No hay motivos, por tanto, para desanimarse si se siente la dificultad de mantener un diálogo con el Señor. Cuando el corazón parece que está a disgusto con las realidades espirituales, el tiempo de meditación se hace largo, el pensamiento divaga en otras cosas, o la voluntad se resiste y el corazón está seco, quizá nos sirvan las siguientes consideraciones:
«La oración –recuérdalo– no consiste en hacer discursos bonitos, frases grandilocuentes o que consuelen...
Oración es a veces una mirada a una imagen del Señor o de su Madre; otras, una petición, con palabras; otras, el ofrecimiento de las buenas obras, de los resultados de la fidelidad...

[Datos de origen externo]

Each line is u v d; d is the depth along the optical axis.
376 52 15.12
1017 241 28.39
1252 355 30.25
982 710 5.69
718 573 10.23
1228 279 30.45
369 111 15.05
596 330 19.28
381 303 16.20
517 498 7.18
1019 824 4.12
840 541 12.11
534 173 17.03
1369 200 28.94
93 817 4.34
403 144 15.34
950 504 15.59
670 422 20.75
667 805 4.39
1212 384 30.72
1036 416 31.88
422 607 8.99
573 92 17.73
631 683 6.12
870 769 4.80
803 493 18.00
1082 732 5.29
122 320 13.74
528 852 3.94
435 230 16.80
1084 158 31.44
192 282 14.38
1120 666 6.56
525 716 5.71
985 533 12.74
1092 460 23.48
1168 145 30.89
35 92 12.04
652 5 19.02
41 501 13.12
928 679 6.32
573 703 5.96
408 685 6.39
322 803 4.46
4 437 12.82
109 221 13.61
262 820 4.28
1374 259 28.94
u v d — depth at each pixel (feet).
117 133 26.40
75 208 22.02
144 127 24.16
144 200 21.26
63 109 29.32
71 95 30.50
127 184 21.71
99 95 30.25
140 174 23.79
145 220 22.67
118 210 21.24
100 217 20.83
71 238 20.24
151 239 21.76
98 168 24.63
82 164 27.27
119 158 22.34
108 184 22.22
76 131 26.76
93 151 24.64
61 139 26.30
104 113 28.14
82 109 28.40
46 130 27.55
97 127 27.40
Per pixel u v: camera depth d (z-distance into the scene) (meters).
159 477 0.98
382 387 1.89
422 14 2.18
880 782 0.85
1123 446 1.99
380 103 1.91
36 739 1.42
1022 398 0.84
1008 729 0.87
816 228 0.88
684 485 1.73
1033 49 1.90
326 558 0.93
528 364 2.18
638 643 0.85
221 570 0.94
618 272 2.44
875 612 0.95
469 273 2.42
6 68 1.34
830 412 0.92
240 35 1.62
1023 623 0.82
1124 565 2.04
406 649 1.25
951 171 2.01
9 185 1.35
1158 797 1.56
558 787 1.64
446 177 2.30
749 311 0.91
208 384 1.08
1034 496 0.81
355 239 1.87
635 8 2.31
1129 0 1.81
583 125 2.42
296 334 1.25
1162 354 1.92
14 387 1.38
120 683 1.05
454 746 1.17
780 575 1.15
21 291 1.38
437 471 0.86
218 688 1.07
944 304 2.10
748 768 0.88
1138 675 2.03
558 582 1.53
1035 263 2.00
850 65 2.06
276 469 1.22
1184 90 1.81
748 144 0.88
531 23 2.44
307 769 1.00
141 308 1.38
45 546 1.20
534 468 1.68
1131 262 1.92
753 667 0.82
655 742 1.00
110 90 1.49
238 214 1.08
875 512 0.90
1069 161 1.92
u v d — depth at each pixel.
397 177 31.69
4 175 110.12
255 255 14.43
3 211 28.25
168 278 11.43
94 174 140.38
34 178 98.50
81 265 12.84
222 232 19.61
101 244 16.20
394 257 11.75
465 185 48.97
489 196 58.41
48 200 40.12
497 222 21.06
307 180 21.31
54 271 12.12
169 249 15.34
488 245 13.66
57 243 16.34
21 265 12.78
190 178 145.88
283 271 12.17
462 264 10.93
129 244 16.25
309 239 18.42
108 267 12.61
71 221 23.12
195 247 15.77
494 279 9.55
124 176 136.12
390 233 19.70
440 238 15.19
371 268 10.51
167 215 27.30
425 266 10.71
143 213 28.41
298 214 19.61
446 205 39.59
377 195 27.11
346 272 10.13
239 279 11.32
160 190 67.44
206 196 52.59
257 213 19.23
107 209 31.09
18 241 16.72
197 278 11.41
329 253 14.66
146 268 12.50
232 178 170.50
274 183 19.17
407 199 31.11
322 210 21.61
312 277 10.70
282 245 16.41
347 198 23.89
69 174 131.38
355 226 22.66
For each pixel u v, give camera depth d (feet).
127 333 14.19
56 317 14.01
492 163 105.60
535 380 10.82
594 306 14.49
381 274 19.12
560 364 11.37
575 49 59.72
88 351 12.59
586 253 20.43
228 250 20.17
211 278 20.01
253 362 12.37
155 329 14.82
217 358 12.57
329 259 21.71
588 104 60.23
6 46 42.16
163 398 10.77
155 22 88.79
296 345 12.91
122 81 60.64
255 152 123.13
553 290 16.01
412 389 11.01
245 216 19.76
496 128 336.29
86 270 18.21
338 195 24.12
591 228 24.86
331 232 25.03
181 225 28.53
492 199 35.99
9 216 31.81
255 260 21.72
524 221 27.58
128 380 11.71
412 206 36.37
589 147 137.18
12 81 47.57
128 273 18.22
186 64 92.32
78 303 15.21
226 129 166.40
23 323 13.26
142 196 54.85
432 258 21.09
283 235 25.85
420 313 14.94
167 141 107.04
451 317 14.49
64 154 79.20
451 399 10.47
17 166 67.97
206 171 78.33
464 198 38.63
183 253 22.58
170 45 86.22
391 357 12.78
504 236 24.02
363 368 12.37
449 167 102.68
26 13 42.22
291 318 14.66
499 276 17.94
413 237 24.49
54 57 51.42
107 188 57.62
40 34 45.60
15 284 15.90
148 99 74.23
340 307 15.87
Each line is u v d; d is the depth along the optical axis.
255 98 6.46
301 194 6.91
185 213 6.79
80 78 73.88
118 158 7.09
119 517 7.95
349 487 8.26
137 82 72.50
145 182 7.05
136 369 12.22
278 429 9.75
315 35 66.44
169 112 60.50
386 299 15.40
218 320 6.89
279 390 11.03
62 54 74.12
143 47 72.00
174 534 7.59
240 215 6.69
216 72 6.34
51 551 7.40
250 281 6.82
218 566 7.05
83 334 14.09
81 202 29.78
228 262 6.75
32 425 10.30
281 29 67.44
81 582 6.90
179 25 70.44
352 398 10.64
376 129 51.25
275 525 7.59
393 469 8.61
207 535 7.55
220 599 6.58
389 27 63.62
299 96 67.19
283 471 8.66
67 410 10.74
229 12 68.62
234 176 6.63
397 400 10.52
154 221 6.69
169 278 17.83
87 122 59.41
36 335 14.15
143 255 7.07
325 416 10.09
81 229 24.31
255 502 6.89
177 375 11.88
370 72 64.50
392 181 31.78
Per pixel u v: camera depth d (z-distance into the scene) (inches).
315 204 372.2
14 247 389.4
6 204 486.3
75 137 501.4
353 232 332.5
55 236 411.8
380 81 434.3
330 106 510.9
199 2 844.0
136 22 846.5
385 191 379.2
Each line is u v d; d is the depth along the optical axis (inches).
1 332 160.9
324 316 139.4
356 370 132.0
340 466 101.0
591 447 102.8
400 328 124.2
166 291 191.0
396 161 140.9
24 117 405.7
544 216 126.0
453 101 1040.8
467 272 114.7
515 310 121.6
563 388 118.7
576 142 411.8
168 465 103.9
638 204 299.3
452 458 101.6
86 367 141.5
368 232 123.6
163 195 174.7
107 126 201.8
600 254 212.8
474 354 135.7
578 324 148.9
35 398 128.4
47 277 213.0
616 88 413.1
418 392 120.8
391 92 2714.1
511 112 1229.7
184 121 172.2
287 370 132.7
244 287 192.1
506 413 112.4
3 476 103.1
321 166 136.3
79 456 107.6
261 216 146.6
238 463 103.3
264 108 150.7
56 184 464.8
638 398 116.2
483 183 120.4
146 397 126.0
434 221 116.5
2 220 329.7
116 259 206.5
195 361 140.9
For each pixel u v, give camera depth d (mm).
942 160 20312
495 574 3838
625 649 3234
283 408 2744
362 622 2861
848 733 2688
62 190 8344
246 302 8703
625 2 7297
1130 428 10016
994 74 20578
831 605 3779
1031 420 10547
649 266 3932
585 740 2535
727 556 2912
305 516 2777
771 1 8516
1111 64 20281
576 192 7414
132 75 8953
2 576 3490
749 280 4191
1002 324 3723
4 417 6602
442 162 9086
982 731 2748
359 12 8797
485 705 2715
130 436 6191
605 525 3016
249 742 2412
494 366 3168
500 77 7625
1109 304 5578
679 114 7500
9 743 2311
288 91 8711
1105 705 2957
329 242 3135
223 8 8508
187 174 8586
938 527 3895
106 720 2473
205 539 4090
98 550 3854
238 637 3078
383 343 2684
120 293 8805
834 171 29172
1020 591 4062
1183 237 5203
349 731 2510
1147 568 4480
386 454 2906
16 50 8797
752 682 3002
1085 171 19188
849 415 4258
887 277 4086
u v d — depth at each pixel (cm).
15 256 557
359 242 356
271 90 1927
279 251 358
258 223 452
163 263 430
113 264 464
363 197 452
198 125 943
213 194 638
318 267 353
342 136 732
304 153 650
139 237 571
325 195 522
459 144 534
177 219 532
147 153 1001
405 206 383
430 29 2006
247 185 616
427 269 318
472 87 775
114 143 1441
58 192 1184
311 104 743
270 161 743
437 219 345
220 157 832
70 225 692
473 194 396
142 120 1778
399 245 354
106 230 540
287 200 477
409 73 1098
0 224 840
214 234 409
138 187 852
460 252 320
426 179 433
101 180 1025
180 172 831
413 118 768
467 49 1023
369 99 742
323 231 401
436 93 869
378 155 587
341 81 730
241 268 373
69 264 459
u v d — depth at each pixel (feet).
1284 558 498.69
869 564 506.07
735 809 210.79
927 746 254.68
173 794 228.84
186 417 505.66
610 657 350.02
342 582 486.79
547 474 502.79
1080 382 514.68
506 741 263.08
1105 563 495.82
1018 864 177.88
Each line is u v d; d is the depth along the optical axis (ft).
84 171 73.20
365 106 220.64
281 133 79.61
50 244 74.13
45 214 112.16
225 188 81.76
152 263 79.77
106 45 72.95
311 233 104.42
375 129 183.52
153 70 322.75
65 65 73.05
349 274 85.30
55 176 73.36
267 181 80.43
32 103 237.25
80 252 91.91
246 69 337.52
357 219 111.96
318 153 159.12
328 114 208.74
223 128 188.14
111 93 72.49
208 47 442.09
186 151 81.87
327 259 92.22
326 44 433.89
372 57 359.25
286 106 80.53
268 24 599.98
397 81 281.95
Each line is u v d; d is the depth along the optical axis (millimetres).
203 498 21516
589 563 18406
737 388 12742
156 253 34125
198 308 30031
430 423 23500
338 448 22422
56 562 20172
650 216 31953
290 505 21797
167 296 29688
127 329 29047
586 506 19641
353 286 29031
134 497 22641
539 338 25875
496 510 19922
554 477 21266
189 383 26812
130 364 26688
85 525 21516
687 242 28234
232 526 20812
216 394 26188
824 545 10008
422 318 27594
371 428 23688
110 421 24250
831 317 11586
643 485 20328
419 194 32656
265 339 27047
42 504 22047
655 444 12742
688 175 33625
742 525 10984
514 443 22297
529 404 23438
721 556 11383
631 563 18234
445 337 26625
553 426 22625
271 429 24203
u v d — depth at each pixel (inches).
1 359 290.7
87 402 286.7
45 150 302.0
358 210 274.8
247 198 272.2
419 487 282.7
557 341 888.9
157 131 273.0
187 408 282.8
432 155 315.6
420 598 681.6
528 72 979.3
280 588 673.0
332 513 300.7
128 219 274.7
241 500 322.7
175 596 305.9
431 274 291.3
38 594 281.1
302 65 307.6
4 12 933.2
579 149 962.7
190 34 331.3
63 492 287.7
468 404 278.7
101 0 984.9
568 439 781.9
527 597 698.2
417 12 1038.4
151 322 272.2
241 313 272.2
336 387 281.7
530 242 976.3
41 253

Como el soldado que está de guardia, así hemos de estar nosotros a la puerta de Dios Nuestro Señor: y eso es oración. O como se echa el perrillo, a los pies de su amo.
—No te importe decírselo: Señor, aquí me tienes como un perro fiel; o mejor, como un borriquillo, que no dará coces a quien le quiere»[15].
La fuente que cambia el mundo
La vida de oración nos abre las puertas al trato con Dios, relativiza los problemas a los que a veces damos una importancia desmesurada, nos recuerda que estamos siempre en manos de nuestro Padre del Cielo. Sin embargo, esta no nos aísla del mundo, ni es una escapatoria para los problemas diarios. La verdadera oración es significativa: incide en nuestra vida, la ilumina, y nos abre a nuestro entorno con una perspectiva sobrenatural: «Una oración intensa, pues, que sin embargo no aparta del compromiso en la historia: abriendo el corazón al amor de Dios, lo abre también al amor de los hermanos, y nos hace capaces de construir la historia según el designio de Dios»[16].
En la oración, el Señor no quiere apagar únicamente nuestra sed, sino que esa experiencia nos lleve a compartir la alegría del trato con Él. Es lo que sucedió en el corazón de la samaritana: después del encuentro con Jesús, se apresura a darlo a conocer a la gente de su entorno: «Muchos samaritanos de aquella ciudad creyeron en él por la palabra de la mujer que atestiguaba: «Me ha dicho todo lo que he hecho» (Jn 4,39). Señal de la oración auténtica es el deseo de compartir la experiencia de Cristo con los demás, porque «¿qué amor es ese que no siente la necesidad de hablar del ser amado, de mostrarlo, de hacerlo conocer?»[17].
Santa María es Maestra de oración. Ella, que supo guardar las cosas de su Hijo, meditándolas en su corazón (cfr. Lc 2,51), acompaña a los discípulos de Jesús en la oración (cfr. Hch 1,14), mostrándoles el camino para recibir con plenitud el don del Espíritu Santo, que los hará lanzarse a la aventura divina de la evangelización.
Juan Francisco Pozo - Rodolfo Valdés
[1] Catecismo de la Iglesia Católica, n. 2567.
[2] San Josemaría, Amigos de Dios, n. 67.
[3] F. Ocáriz, Carta pastoral, 14-II-2017, n. 8.
[4] Francisco, Ex. Ap. Evangelii gaudium (24-XI-2013), n. 264.
[5] Ibidem.
[6] Catecismo de la Iglesia Católica, n. 2560. Cfr. San Agustín, De diversis quaestionibus octoginta tribus, 64, 4: CCL 44 A140 (PL 40, 56).
[7] Cfr. Catecismo de la Iglesia Católica, n. 2710.
[8] Catecismo de la Iglesia Católica, n. 2732.
[9] Cfr. Catecismo de la Iglesia Católica, nn. 2725 y ss.
[10] Cfr. Catecismo de la Iglesia Católica, n. 2729.
[11] San Josemaría, Surco, 460.
[12] San Josemaría, Forja, 743.
[13] Amigos de Dios, n. 222.
[14] Benedicto XVI, Audiencia general, 16 de mayo de 2012.
[15] Forja, n. 73.
[16] San Juan Pablo II, Carta apostólica Novo millennio ineunte, n. 33.
[17] Francisco, Ex. Ap. Evangelii gaudium (24-XI-2013), n. 264.